The Austin-Healey 100-6 is a two-seat roadster that was announced in late September 1956 and produced from 1956 until 1959. A replacement for the Austin-Healey 100, it was followed by the Austin-Healey 3000; together, the three models have become known as the Big Healeys.

The 100-6 featured a 2 in longer wheelbase than the 100, a more powerful straight-six engine in place of its slightly larger inline-four, and added two occasional seats (which later became optional). The body lines were slightly streamlined, a smaller, wider radiator grille placed lower, an air scoop was added to the bonnet, and the windscreen fixed.

The 100-6 was produced in two model designators, the 2+2 BN4 from 1956 onwards and the 2-seat BN6 in 1958–9.

The cars used a tuned version of the BMC C-Series engine previously fitted to the Austin Westminster, initially producing 102 bhp and increased in 1957 to 117 bhp by fitting a revised manifold and cylinder head.
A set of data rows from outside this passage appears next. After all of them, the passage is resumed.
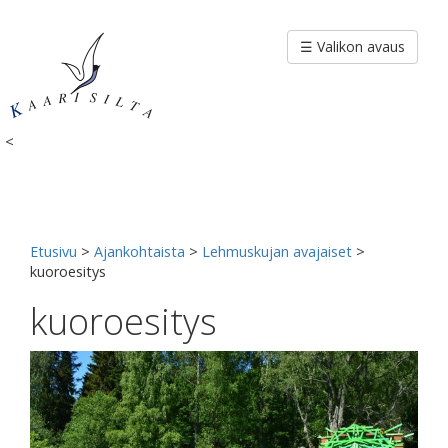
Siirry
sisältöön
☰ Valikon avaus
<
Etusivu
>
Ajankohtaista
>
Lehmuskujan avajaiset
>
kuoroesitys
kuoroesitys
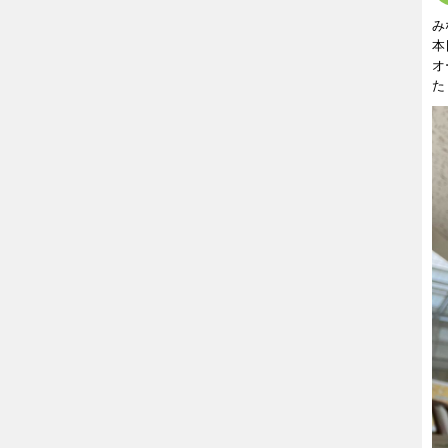
み
本
オ
た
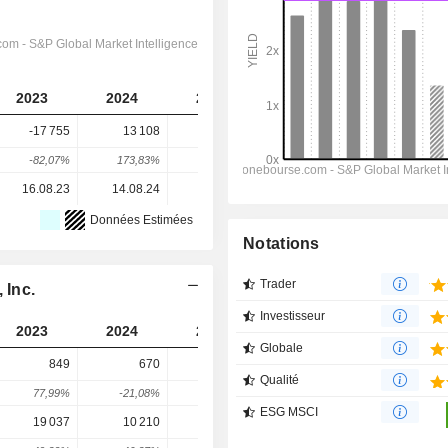
2023
2024
2025
2026
2027
-17 755
13 108
11 983
12 374
8 094
-82,07%
173,83%
-8,58%
3,26%
-34,59%
16.08.23
14.08.24
13.08.25
-
-
Données Estimées
Notations
Trader
 Inc.
Investisseur
2023
2024
2025
2026
2027
Globale
849
670
905
1 325
1 333
Qualité
77,99%
-21,08%
35,07%
46,4%
0,57%
ESG MSCI
19 037
10 210
13 288
12 762
17 825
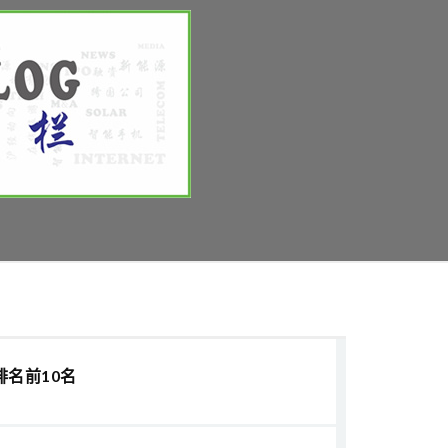
排名前10名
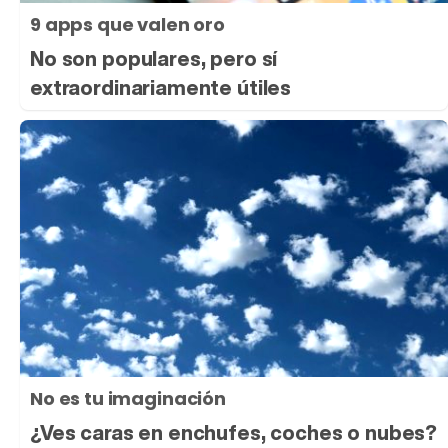
9 apps que valen oro
No son populares, pero sí
extraordinariamente útiles
No es tu imaginación
¿Ves caras en enchufes, coches o nubes?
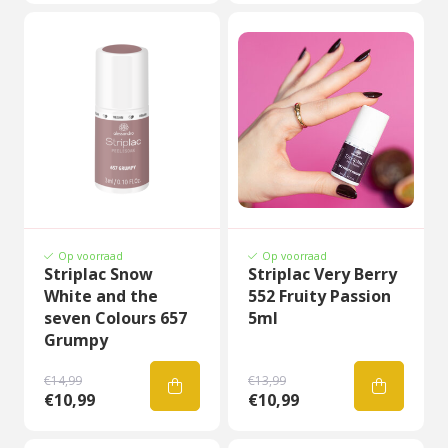
Op voorraad
Op voorraad
Striplac Snow
Striplac Very Berry
White and the
552 Fruity Passion
seven Colours 657
5ml
Grumpy
€14,99
€13,99
€10,99
€10,99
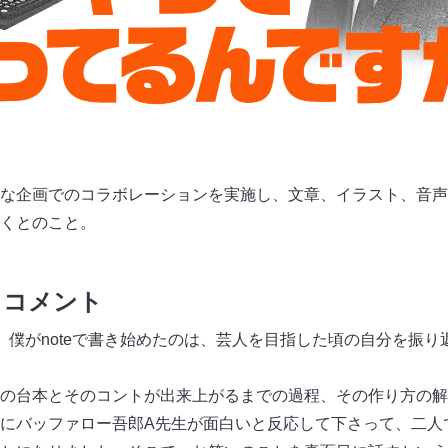
な企画でのコラボレーションを実施し、文章、イラスト、音声
くとのこと。
 コメント
、僕がnoteで書き始めたのは、芸人を目指した頃の自分を振
の台本とそのコントが出来上がるまでの過程、その作り方の解
にバッファロー吾郎A先生が面白いと反応して下さって、二人で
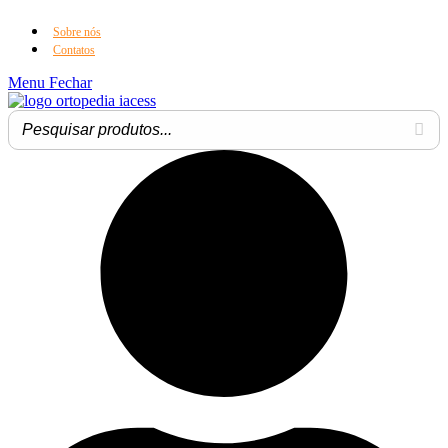
Sobre nós
Contatos
Menu
Fechar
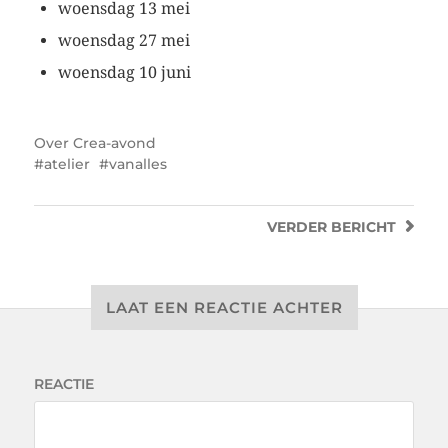
woensdag 13 mei
woensdag 27 mei
woensdag 10 juni
Over
Crea-avond
atelier
vanalles
VERDER
BERICHT
LAAT EEN REACTIE ACHTER
REACTIE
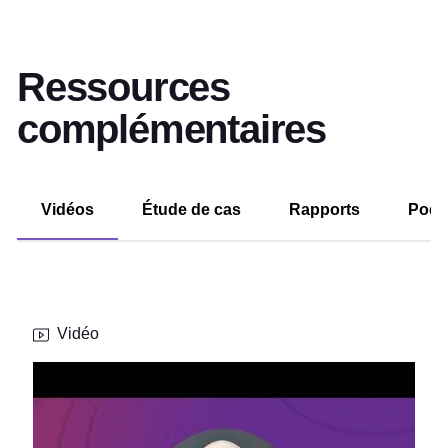
Ressources
complémentaires
Vidéos
Étude de cas
Rapports
Podc
Vidéo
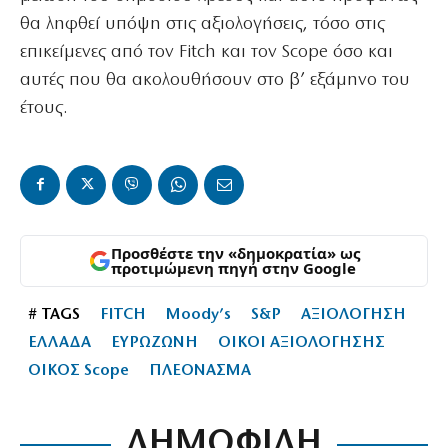
θα ληφθεί υπόψη στις αξιολογήσεις, τόσο στις
επικείμενες από τον Fitch και τον Scope όσο και
αυτές που θα ακολουθήσουν στο β’ εξάμηνο του
έτους.
Προσθέστε την «δημοκρατία» ως
προτιμώμενη πηγή στην Google
# TAGS
FITCH
Moody’s
S&P
ΑΞΙΟΛΟΓΗΣΗ
ΕΛΛΑΔΑ
ΕΥΡΩΖΩΝΗ
ΟΙΚΟΙ ΑΞΙΟΛΟΓΗΣΗΣ
ΟΙΚΟΣ Scope
ΠΛΕΟΝΑΣΜΑ
ΔΗΜΟΦΙΛΗ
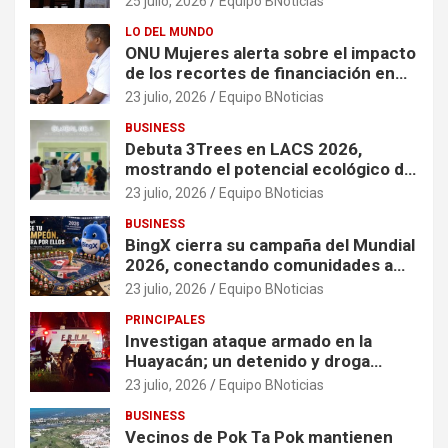
25 julio, 2026
Equipo BNoticias
LO DEL MUNDO
ONU Mujeres alerta sobre el impacto
de los recortes de financiación en
organizaciones que apoyan a
23 julio, 2026
Equipo BNoticias
mujeres y niñas en contextos de
BUSINESS
crisis
Debuta 3Trees en LACS 2026,
mostrando el potencial ecológico de
China en América
23 julio, 2026
Equipo BNoticias
BUSINESS
BingX cierra su campaña del Mundial
2026, conectando comunidades a
través de experiencias exclusivas
23 julio, 2026
Equipo BNoticias
PRINCIPALES
Investigan ataque armado en la
Huayacán; un detenido y droga
asegurada tras persecución
23 julio, 2026
Equipo BNoticias
BUSINESS
Vecinos de Pok Ta Pok mantienen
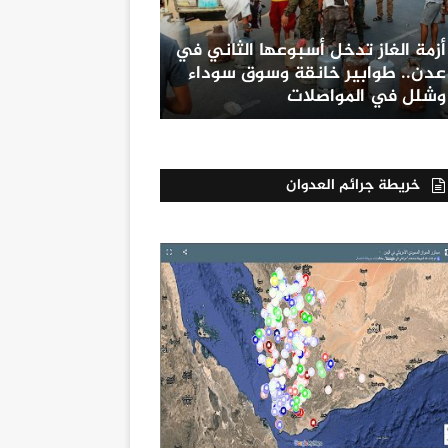
أزمة الغاز تدخل أسبوعها الثاني في
عدن.. طوابير خانقة وسوق سوداء
وشلل في المواصلات
خريطة جرائم العدوان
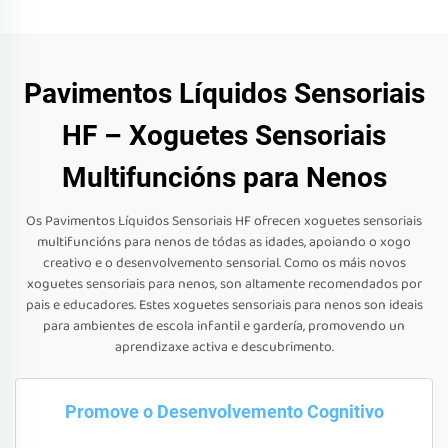
Pavimentos Líquidos Sensoriais
HF – Xoguetes Sensoriais
Multifuncións para Nenos
Os Pavimentos Líquidos Sensoriais HF ofrecen xoguetes sensoriais
multifuncións para nenos de tódas as idades, apoiando o xogo
creativo e o desenvolvemento sensorial. Como os máis novos
xoguetes sensoriais para nenos, son altamente recomendados por
pais e educadores. Estes xoguetes sensoriais para nenos son ideais
para ambientes de escola infantil e gardería, promovendo un
aprendizaxe activa e descubrimento.
Promove o Desenvolvemento Cognitivo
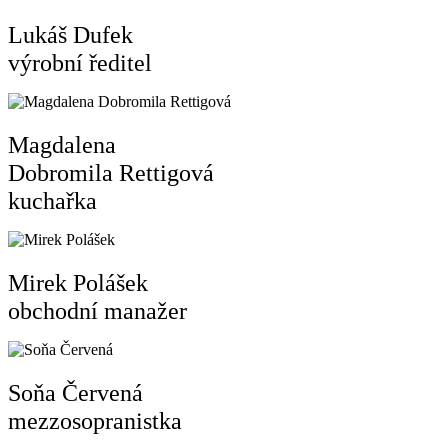
Lukáš Dufek
výrobní ředitel
Magdalena
Dobromila Rettigová
kuchařka
Mirek Polášek
obchodní manažer
Soňa Červená
mezzosopranistka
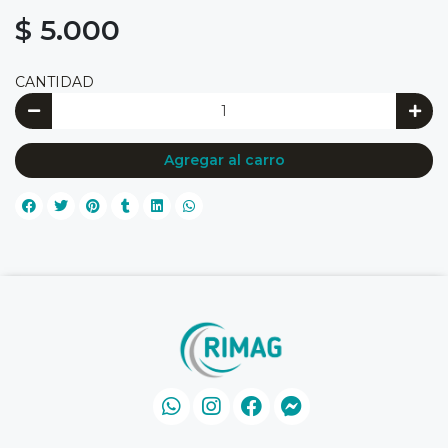
$ 5.000
CANTIDAD
Agregar al carro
The previously standard overdrive unit was made optional.

In late 1957 production was transferred from Longbridge to the MG plant at Abingdon. 14,436 100-6s were produced before production ended in 1959.

A 117 bhp BN6 was tested by The Motor magazine in 1959 had a top speed of 103.9 mph and could accelerate from 0-60 mph in 10.7 seconds. A fuel consumption of 20.8 mpgimp was recorded. The test car cost £1307 including taxes of £436.